▸ Required actions:
(1) Rewrite the forum thread's passage from "C'mon. I know" to "No more excuses.", putting "Sunday" wherever "Saturday" appears.
(2) Translate this sentence from the forum thread into Spanish: "You can do anything you really want to do."
(3) According to the forum thread, on what day is the writer meeting him for lunch?

▸ Page extract:
- - - - - - -
I know that I am not perfect and have made a terrible mistake. I am trying to fix it and start fresh. I still love OM, but have realized that my love for H is far greater than for OM.

 

How do you present the idea of NC without hurting the feeling of OM?

  • Author
Posted

Hi again,

 

I desperately need your sage advice.

 

I am meeting him this sat for lunch. I am going to bring up the "difficult" topic again and make it REALLY clear that I want to break it off.

 

Should I tell him that I am happily married and after thinking long and hard, I've realized that even if I were single, I would not go out with him? My H is a home-body and never goes out. On the other hand, OM loves partying and goes out every weekend. It was fun at first, but quickly, I realized that a guy in his late 30s shouldn't party with his boys every friday and saturday. There are a lot more turn-offs, but should I go on and list everything? I'ved tried to break it off, but each time, he gives me a hard time saying that I am being selfish.

 

So, here's another idea. Should I not mention all the hurtful stuff above and just stick to my martial status? I am married and want to fix my mistake that I've made????

 

I explained my thought via email and over the phone, but each time, he gave me a guilt trip saying that it was very inpersonal and we should talk in person. When we meet, he stops me from talking about it....saying "why are you trying to ruin our time together with such a talk? I don't get to see you very often."

 

Any thought would be greatly appreciated. I know that I've made a HUGE mistake and want to fix it.

Posted

Torn;

 

You simply can't keep on pretending as if you are actually trying to do this. You have to actually make the decision and stick to it like the rest of us grownups do.

 

You have the control. You can do anything you really want to do.

 

C'mon. I know you have the spine for it, start by not going on Saturday and refusing to speak w/ him. You can do this, do it already. No more excuses.

 

-Dazed

Posted

You should go read stampdaddy's thread in the OW/OM section....His MW is supposed to be in NC mode, fixing her marriage, yet she has broken NC and it's killing him. His future all depends on her choice to stay married or divorce.
- - - - - - -
▸ Stored data:
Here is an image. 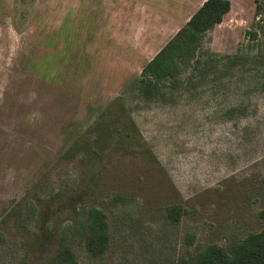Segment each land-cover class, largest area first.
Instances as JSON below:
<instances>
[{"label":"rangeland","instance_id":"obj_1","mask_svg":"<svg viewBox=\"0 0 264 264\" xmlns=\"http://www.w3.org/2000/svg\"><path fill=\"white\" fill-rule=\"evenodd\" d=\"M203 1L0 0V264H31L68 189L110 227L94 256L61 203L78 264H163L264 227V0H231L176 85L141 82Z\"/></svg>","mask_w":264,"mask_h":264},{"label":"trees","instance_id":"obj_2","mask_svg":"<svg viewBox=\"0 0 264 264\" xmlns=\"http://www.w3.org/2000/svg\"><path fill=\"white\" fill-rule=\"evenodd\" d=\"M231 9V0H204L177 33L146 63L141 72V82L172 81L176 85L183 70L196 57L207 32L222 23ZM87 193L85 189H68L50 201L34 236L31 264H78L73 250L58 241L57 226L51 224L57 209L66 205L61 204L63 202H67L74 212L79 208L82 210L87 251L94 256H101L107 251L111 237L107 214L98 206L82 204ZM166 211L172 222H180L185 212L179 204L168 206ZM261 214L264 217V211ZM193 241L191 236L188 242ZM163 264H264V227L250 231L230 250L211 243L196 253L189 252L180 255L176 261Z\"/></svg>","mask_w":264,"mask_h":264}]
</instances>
- - - - - - -
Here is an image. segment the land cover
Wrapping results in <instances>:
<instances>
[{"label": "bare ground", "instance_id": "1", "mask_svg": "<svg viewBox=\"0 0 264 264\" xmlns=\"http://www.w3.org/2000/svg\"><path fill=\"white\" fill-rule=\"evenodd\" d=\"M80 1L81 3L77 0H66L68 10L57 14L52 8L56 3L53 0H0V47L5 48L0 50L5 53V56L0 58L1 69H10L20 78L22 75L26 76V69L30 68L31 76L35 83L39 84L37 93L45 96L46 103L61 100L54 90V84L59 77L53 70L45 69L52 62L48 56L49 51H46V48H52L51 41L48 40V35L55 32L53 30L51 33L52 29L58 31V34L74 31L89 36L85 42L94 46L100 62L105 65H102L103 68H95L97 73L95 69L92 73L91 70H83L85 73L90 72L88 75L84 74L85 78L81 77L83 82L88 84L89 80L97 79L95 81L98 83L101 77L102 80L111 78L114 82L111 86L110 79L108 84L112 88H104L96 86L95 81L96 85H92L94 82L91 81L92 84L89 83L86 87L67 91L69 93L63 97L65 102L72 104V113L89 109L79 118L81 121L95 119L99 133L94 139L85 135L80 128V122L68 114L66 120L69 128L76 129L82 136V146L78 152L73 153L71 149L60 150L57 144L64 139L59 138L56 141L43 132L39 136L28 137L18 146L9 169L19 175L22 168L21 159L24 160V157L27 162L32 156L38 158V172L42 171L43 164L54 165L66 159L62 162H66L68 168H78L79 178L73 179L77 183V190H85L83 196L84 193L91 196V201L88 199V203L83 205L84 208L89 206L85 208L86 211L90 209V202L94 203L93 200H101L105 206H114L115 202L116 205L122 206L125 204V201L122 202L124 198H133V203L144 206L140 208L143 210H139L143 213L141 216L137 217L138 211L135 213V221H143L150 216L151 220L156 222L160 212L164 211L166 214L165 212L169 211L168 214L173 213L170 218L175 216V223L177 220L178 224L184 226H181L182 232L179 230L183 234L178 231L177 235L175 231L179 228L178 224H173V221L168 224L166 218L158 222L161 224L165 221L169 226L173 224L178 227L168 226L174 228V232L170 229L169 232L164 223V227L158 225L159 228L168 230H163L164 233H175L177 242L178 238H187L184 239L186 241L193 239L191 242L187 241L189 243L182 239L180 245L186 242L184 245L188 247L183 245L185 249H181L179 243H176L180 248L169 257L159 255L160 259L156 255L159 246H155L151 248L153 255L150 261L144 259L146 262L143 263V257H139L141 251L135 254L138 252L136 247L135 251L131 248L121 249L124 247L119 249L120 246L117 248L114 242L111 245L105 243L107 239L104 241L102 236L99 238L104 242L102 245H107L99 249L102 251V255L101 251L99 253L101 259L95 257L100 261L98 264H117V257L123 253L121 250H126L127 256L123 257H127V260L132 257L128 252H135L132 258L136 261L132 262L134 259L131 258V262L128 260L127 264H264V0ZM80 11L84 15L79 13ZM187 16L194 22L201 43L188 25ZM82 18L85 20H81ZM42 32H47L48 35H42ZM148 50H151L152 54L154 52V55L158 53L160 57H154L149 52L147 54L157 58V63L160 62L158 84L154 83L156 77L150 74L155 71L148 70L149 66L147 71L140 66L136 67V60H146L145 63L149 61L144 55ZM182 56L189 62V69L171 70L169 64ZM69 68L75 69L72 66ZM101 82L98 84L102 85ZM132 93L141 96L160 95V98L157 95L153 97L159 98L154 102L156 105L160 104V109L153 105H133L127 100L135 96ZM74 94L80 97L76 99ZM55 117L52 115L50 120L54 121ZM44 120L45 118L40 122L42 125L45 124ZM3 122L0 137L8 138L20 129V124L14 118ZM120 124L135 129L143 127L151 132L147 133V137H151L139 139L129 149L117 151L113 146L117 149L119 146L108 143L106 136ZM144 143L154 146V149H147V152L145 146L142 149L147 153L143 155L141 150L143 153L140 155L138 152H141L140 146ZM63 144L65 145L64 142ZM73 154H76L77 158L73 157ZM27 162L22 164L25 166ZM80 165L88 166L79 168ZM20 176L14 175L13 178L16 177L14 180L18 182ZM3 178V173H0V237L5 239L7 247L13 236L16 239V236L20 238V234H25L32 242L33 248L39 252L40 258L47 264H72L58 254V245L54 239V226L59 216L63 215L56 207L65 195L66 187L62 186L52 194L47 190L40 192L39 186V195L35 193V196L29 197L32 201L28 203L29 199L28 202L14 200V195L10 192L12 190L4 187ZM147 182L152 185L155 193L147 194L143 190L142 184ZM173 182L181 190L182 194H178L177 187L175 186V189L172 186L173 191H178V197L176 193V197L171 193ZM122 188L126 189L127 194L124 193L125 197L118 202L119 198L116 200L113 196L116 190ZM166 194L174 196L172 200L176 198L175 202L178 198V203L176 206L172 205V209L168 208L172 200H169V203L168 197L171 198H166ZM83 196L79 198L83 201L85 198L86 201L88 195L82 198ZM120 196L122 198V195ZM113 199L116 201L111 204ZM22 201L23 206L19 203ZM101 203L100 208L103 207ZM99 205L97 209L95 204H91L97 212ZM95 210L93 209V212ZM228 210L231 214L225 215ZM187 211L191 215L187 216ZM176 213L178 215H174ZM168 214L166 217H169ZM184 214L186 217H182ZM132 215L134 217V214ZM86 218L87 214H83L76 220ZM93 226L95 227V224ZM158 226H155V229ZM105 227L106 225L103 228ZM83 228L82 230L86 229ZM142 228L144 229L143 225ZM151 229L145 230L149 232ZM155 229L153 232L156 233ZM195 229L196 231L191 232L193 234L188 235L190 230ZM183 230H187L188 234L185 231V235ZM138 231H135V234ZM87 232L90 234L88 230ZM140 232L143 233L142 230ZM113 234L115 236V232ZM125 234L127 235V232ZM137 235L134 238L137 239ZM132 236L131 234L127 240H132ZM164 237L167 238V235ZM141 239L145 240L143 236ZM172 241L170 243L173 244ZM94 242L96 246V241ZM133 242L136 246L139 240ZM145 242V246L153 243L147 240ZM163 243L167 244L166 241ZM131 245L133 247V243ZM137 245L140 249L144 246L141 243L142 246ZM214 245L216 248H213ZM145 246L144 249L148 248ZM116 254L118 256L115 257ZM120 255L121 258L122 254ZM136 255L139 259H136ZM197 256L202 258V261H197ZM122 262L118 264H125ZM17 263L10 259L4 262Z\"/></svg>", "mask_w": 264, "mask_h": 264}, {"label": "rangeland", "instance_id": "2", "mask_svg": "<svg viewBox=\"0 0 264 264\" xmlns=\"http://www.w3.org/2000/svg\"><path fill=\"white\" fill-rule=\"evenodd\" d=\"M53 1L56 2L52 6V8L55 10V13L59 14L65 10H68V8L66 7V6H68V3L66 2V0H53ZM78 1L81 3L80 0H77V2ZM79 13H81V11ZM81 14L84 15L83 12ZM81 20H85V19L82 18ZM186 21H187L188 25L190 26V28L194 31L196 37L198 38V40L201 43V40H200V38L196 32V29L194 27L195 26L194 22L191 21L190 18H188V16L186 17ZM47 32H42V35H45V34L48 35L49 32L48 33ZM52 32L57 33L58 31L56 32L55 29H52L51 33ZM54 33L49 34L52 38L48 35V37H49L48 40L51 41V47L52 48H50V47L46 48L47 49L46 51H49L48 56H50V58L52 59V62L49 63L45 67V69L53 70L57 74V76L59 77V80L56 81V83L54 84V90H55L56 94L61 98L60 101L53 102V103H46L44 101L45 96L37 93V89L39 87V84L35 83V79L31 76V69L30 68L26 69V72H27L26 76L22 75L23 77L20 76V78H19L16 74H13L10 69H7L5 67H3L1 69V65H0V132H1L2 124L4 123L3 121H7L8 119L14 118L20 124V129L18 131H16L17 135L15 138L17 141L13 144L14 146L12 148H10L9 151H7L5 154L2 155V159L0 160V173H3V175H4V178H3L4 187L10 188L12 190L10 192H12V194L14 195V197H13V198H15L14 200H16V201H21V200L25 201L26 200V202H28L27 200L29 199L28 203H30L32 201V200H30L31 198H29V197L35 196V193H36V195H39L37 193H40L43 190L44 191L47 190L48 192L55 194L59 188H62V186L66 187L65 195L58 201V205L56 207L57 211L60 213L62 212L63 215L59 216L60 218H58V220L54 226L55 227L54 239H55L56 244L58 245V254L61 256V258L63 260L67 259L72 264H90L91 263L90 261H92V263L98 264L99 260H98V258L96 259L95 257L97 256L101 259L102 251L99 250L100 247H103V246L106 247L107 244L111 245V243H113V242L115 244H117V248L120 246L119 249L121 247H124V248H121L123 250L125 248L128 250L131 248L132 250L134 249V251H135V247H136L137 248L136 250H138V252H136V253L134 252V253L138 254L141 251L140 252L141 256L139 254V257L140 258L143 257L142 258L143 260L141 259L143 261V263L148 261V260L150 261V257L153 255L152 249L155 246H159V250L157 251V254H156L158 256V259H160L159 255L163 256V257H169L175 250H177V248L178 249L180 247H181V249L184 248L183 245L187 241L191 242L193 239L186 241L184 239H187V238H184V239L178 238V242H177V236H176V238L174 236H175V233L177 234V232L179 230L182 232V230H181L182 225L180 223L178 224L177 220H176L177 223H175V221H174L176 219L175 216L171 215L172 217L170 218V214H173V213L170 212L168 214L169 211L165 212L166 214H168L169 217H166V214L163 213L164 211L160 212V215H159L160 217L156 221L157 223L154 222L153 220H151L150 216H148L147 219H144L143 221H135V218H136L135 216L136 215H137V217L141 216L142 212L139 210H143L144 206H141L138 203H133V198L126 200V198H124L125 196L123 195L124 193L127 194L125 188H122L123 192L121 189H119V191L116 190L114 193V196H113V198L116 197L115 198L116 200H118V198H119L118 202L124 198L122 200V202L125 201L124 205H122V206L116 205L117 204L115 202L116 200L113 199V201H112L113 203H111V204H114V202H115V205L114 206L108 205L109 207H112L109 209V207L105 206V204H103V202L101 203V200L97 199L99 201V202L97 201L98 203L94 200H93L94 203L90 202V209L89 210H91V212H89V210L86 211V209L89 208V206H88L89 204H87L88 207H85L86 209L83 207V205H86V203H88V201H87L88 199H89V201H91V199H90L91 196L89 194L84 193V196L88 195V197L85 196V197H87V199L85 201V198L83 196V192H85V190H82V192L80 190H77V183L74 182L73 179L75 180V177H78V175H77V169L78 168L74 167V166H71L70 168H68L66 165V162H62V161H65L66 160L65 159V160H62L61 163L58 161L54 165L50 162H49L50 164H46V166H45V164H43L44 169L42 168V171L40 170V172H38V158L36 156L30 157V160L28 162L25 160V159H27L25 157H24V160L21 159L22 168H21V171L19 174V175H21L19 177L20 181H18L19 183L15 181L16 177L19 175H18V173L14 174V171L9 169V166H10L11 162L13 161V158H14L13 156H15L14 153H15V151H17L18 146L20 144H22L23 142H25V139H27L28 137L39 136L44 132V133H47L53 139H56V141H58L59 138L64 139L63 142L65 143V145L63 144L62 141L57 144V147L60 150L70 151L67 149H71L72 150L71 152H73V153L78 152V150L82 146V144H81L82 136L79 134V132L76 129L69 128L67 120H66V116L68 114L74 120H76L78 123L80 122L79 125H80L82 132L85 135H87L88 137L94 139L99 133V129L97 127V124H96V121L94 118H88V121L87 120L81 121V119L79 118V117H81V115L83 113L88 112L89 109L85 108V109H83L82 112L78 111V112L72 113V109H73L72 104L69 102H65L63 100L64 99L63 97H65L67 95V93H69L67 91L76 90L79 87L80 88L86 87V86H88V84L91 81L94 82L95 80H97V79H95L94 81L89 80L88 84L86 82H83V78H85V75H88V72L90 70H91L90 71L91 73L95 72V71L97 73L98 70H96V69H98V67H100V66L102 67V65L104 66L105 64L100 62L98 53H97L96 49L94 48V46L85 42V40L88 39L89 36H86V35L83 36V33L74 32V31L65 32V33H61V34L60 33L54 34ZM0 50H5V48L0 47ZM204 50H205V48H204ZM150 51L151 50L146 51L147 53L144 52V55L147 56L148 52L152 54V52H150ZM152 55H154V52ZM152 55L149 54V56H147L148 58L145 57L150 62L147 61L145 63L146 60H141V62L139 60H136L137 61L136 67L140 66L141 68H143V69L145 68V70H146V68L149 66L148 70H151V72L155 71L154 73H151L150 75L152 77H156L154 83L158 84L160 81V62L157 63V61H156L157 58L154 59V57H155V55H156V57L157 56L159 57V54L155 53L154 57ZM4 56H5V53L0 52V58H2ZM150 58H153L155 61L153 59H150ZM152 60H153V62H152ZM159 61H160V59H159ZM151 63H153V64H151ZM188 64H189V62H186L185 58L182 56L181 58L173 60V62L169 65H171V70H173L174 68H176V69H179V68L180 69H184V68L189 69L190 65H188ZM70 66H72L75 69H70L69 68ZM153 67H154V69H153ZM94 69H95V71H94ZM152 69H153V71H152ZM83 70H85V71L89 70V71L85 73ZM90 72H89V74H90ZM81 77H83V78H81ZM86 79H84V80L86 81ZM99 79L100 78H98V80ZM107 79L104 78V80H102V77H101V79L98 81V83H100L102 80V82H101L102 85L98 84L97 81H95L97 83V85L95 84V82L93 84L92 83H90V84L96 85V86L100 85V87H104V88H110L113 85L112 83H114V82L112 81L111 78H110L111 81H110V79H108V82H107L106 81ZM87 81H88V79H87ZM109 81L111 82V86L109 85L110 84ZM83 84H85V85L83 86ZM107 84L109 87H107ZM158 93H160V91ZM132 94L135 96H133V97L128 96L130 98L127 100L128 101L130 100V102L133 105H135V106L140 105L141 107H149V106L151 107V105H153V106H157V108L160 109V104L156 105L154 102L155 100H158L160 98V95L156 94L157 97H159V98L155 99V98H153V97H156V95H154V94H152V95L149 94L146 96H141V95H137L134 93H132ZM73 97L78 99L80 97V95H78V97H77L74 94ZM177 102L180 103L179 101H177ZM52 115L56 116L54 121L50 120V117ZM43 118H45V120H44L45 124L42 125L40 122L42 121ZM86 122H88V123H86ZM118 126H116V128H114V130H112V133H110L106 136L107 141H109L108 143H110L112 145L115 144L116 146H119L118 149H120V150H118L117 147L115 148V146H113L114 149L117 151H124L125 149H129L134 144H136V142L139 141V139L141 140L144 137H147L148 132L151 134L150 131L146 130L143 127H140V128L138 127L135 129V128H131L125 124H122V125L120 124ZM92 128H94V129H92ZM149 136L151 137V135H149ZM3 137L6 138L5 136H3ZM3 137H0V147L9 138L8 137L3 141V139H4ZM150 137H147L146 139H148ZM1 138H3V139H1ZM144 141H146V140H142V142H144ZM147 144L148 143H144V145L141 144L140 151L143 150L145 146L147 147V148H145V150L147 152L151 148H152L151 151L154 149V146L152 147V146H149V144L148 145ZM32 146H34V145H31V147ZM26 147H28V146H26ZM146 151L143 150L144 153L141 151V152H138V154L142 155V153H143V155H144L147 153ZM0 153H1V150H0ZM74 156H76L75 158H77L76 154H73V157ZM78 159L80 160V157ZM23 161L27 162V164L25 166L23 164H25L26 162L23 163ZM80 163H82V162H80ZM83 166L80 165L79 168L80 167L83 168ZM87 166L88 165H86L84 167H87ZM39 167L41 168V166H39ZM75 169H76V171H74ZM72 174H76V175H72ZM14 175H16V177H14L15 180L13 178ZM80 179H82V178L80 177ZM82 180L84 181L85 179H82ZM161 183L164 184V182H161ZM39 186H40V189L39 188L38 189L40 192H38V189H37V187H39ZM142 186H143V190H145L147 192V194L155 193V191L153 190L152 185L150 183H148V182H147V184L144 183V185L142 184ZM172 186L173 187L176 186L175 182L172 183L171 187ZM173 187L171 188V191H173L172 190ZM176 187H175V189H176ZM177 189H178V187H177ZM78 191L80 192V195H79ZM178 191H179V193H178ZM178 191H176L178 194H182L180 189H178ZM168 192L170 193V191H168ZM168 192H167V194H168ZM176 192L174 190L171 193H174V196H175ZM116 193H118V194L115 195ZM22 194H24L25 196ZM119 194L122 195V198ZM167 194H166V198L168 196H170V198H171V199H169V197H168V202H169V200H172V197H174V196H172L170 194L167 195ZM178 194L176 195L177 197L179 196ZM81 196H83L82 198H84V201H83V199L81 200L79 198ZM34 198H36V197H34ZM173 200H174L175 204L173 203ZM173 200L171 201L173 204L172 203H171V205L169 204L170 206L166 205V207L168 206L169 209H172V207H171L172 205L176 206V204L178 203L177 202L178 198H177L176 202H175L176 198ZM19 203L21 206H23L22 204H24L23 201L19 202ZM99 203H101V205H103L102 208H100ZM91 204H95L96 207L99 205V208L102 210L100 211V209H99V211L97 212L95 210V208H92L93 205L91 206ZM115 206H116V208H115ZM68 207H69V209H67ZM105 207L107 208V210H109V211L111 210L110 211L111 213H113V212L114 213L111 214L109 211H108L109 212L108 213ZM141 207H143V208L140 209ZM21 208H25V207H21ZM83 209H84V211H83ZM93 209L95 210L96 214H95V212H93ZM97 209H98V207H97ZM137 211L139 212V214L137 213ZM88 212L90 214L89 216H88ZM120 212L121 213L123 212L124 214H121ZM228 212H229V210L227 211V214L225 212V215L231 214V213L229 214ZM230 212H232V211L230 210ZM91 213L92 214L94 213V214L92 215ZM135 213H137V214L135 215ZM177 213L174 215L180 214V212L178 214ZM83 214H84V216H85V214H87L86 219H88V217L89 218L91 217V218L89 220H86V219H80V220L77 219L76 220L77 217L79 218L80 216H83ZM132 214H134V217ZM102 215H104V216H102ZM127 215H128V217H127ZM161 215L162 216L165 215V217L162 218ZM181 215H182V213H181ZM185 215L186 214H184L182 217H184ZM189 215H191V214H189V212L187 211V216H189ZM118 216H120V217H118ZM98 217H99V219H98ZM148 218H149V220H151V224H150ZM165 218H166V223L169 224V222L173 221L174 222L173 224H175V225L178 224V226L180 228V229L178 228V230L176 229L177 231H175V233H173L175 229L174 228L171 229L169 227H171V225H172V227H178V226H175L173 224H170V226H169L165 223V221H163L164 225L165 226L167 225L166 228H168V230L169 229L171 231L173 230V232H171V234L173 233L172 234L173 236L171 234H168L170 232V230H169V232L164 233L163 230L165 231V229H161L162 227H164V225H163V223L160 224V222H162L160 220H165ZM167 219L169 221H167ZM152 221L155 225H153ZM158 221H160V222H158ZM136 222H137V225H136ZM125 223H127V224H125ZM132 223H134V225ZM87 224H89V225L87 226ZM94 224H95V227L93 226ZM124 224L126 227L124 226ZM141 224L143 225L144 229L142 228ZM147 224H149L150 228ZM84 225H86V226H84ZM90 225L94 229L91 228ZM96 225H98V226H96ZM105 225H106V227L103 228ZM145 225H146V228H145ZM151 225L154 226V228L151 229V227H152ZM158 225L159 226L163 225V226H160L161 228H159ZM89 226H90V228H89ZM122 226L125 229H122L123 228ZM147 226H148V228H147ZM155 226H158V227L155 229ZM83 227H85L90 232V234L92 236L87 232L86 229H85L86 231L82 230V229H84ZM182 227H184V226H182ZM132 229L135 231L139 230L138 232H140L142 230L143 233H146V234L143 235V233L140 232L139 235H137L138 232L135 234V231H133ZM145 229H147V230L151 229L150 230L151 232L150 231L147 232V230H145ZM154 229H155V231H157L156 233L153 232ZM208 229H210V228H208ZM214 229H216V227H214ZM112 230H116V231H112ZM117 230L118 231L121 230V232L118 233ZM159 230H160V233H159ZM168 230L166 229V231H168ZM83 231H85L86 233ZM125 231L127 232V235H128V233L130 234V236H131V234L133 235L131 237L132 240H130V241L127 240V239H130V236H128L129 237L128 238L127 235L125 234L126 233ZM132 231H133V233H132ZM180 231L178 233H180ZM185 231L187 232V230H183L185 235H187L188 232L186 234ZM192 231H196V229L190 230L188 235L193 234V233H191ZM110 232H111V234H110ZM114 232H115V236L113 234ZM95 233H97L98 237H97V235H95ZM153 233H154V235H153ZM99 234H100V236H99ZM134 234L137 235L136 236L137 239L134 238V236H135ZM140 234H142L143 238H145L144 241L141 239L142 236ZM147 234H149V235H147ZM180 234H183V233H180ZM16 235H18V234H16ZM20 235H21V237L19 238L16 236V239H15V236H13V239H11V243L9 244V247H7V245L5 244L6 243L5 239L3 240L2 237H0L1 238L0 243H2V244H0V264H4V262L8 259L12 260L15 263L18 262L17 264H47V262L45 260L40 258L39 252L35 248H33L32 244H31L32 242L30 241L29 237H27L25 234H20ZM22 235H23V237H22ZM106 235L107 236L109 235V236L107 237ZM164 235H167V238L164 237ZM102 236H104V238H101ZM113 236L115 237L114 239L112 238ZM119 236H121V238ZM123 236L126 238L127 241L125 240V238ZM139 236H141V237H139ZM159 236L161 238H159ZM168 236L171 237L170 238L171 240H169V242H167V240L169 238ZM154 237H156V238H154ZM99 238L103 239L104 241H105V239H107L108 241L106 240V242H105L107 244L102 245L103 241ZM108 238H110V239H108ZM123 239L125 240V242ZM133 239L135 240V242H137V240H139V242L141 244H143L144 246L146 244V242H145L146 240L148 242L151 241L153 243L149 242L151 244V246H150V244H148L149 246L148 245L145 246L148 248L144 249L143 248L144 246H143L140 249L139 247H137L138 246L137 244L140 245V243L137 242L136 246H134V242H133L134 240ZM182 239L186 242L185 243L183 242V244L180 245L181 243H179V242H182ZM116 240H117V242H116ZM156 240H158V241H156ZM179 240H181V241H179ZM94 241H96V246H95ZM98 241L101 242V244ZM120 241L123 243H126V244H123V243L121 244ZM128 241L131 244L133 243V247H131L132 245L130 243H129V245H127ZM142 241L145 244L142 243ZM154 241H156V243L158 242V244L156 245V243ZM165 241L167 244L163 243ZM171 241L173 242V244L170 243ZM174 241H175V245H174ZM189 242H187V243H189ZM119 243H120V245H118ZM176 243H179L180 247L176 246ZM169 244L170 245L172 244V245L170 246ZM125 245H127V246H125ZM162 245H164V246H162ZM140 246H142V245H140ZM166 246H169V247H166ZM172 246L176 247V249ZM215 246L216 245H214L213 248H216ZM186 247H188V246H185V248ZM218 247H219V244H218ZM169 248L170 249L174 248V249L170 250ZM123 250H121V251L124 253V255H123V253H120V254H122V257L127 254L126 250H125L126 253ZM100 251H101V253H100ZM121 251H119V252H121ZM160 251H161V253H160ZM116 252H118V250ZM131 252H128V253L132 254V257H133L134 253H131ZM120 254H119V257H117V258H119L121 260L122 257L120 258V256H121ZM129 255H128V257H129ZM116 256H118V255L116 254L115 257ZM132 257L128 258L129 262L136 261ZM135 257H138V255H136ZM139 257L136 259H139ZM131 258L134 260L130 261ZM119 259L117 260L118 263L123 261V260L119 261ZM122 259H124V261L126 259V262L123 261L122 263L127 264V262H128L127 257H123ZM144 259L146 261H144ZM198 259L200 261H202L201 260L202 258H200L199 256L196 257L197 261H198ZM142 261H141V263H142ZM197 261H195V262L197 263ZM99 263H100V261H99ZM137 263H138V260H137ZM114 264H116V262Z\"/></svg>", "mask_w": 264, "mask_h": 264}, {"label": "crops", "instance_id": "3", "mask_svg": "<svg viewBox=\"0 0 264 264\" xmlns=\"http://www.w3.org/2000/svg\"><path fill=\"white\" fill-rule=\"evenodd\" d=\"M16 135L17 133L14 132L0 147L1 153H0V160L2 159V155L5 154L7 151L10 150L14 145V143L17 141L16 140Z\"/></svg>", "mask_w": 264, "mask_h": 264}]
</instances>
- - - - - - -
▸ Answer list:
(1)
C'mon. I know you have the spine for it, start by not going on Sunday and refusing to speak w/ him. You can do this, do it already. No more excuses.

(2) Puedes hacer cualquier cosa que realmente quieras hacer.

(3) This Saturday.